### HOW TO COMPLETE THIS TASK
Lay out everything from the start of the records down to the line containing "longueur de 6" as a JSON list of strings, one string per line, leaving out blank lines.

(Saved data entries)
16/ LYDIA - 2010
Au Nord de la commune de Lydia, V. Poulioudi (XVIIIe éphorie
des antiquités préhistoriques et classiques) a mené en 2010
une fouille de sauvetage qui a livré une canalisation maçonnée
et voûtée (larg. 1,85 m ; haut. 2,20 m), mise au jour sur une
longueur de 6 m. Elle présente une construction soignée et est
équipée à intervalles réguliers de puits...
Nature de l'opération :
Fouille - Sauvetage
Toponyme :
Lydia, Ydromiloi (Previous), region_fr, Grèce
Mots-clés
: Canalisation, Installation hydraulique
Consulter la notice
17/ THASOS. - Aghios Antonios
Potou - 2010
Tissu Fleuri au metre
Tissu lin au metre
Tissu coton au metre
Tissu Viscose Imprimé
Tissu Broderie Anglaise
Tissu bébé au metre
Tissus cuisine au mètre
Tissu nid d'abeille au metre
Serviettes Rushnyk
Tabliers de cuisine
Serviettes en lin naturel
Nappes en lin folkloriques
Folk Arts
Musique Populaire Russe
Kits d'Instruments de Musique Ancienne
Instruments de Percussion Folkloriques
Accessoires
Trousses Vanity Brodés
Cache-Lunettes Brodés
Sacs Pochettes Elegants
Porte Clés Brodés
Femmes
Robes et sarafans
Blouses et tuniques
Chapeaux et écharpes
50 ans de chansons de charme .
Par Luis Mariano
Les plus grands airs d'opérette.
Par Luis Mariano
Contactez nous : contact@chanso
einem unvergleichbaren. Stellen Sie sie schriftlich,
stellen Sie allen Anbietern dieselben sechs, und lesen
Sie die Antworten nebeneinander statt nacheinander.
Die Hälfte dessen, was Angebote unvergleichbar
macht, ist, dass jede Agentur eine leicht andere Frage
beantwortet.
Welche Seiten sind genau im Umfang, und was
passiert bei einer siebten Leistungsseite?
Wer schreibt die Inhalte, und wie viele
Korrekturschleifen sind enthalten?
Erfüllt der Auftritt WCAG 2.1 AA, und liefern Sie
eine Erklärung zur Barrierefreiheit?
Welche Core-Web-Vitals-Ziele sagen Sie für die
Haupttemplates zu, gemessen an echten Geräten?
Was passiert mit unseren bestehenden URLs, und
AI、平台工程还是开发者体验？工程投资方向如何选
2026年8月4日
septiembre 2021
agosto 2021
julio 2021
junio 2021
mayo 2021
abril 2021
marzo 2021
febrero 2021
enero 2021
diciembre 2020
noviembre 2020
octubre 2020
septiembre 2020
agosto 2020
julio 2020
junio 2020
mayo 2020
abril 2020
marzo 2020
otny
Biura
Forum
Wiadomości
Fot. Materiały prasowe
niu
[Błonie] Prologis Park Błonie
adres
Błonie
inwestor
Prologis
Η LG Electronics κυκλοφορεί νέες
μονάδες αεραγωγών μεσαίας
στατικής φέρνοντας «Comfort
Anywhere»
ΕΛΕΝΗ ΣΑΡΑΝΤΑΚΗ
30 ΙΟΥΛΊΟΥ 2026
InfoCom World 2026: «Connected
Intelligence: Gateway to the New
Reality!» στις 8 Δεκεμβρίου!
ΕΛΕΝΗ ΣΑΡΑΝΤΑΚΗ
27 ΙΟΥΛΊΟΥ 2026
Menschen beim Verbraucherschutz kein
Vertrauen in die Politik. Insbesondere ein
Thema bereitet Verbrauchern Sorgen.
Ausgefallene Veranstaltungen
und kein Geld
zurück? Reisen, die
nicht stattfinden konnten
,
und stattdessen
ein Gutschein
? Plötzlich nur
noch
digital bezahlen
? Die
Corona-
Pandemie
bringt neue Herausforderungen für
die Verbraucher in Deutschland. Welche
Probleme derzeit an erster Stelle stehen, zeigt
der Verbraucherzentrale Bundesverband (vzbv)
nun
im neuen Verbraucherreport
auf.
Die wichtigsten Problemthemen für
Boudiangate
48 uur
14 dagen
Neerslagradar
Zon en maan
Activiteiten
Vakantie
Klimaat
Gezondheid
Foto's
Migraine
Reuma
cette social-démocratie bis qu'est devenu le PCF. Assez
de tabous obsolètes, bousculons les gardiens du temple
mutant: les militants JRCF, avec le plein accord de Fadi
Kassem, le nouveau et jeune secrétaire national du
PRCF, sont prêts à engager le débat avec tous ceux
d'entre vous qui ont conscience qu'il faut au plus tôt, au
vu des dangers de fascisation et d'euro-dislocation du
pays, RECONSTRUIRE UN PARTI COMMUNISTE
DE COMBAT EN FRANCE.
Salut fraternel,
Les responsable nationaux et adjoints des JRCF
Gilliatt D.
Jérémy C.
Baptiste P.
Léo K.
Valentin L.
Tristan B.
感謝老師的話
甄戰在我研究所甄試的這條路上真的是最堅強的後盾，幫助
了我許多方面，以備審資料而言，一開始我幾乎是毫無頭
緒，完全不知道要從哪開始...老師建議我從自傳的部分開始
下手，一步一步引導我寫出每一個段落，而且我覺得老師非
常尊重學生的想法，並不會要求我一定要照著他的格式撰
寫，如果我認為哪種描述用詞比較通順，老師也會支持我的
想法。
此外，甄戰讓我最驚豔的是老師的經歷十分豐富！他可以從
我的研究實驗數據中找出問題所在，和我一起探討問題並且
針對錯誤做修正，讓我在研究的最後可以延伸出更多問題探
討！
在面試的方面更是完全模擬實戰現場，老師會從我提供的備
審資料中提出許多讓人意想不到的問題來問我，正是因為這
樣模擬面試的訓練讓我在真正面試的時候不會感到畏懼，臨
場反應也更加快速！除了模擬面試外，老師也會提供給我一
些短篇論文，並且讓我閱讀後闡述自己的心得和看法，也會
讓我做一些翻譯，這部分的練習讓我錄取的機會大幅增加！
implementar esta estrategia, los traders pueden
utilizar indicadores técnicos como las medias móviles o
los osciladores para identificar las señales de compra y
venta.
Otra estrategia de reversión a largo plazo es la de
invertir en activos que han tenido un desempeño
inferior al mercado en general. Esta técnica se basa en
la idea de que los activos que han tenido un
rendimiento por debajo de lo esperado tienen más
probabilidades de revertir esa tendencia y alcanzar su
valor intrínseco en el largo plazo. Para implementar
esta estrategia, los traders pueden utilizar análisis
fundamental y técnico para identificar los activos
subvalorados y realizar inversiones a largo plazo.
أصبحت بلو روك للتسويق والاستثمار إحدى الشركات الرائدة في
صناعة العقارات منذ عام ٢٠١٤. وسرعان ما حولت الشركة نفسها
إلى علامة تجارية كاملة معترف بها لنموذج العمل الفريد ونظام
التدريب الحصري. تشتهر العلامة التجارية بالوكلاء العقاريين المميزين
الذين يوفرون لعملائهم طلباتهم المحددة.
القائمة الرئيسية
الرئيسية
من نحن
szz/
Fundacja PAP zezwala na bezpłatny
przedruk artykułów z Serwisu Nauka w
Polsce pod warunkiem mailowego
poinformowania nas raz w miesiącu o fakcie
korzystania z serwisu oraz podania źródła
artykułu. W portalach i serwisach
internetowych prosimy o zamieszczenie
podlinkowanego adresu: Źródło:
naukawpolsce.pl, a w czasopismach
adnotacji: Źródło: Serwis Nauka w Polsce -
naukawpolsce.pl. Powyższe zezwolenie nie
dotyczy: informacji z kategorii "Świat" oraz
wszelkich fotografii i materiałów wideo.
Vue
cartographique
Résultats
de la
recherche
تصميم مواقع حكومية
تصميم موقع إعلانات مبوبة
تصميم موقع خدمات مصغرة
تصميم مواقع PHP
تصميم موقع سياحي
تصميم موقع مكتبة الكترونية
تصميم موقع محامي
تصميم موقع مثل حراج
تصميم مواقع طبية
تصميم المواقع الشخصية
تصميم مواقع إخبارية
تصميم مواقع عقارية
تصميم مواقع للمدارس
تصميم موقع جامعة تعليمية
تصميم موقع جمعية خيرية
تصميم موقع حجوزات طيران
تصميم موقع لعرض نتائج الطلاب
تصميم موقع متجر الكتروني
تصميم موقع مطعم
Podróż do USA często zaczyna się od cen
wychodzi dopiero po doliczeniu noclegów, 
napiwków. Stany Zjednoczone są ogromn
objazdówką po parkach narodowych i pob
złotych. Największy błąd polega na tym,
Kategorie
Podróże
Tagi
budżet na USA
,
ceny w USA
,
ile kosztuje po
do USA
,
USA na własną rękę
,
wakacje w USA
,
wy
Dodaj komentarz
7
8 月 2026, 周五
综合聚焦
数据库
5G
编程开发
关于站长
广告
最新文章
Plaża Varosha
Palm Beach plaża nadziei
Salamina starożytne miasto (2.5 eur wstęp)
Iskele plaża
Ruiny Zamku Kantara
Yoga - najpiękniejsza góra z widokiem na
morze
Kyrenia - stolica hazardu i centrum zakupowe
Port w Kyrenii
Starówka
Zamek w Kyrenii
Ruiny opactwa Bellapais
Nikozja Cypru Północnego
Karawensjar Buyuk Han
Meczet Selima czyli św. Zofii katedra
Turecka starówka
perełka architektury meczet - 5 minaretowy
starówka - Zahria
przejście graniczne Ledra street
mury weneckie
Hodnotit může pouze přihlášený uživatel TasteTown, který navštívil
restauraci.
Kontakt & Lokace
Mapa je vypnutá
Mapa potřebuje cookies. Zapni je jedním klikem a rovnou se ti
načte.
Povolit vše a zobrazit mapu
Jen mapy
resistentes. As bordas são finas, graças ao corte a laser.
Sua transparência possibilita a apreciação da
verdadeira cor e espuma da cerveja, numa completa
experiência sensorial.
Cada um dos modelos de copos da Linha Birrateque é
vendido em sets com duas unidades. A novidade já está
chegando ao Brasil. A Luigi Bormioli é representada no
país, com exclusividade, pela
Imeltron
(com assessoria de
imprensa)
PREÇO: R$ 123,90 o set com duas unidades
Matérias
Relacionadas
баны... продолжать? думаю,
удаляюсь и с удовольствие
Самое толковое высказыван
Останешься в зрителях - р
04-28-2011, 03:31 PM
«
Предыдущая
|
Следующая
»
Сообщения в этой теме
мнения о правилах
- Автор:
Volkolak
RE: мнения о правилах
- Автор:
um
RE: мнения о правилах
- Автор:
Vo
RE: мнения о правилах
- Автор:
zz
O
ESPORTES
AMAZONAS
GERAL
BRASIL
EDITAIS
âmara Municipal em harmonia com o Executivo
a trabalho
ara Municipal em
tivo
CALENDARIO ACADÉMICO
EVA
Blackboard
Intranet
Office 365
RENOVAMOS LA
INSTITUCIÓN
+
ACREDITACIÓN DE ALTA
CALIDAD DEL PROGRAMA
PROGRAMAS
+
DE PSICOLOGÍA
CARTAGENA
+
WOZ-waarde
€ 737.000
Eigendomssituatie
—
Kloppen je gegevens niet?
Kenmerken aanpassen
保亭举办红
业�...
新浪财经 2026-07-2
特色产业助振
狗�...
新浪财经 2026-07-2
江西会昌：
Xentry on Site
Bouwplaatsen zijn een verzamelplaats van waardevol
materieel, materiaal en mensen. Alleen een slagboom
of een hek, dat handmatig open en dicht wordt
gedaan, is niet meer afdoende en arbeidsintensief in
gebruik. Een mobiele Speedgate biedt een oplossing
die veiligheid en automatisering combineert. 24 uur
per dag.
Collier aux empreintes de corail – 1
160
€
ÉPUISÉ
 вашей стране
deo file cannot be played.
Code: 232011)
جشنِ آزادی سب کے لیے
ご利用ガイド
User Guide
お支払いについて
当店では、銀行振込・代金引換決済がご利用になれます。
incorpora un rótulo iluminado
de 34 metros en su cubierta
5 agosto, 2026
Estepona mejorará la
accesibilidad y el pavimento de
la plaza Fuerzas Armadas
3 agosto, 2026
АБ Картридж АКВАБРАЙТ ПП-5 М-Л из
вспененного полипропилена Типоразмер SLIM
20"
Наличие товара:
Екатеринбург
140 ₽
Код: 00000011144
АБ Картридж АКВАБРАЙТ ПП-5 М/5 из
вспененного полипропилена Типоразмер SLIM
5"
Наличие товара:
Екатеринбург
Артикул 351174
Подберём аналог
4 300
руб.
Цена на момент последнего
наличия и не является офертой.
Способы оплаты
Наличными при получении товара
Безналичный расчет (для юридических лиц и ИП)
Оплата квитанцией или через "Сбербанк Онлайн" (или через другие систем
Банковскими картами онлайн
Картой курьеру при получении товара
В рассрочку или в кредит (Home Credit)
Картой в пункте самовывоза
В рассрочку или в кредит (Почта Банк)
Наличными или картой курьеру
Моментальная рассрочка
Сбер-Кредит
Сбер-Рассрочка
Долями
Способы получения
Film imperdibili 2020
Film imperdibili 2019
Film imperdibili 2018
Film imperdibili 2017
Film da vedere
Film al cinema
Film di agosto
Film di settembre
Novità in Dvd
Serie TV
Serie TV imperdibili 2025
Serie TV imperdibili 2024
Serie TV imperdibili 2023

### EXERCISE SOLUTION
[
  "16/ LYDIA - 2010",
  "Au Nord de la commune de Lydia, V. Poulioudi (XVIIIe éphorie",
  "des antiquités préhistoriques et classiques) a mené en 2010",
  "une fouille de sauvetage qui a livré une canalisation maçonnée",
  "et voûtée (larg. 1,85 m ; haut. 2,20 m), mise au jour sur une",
  "longueur de 6 m. Elle présente une construction soignée et est"
]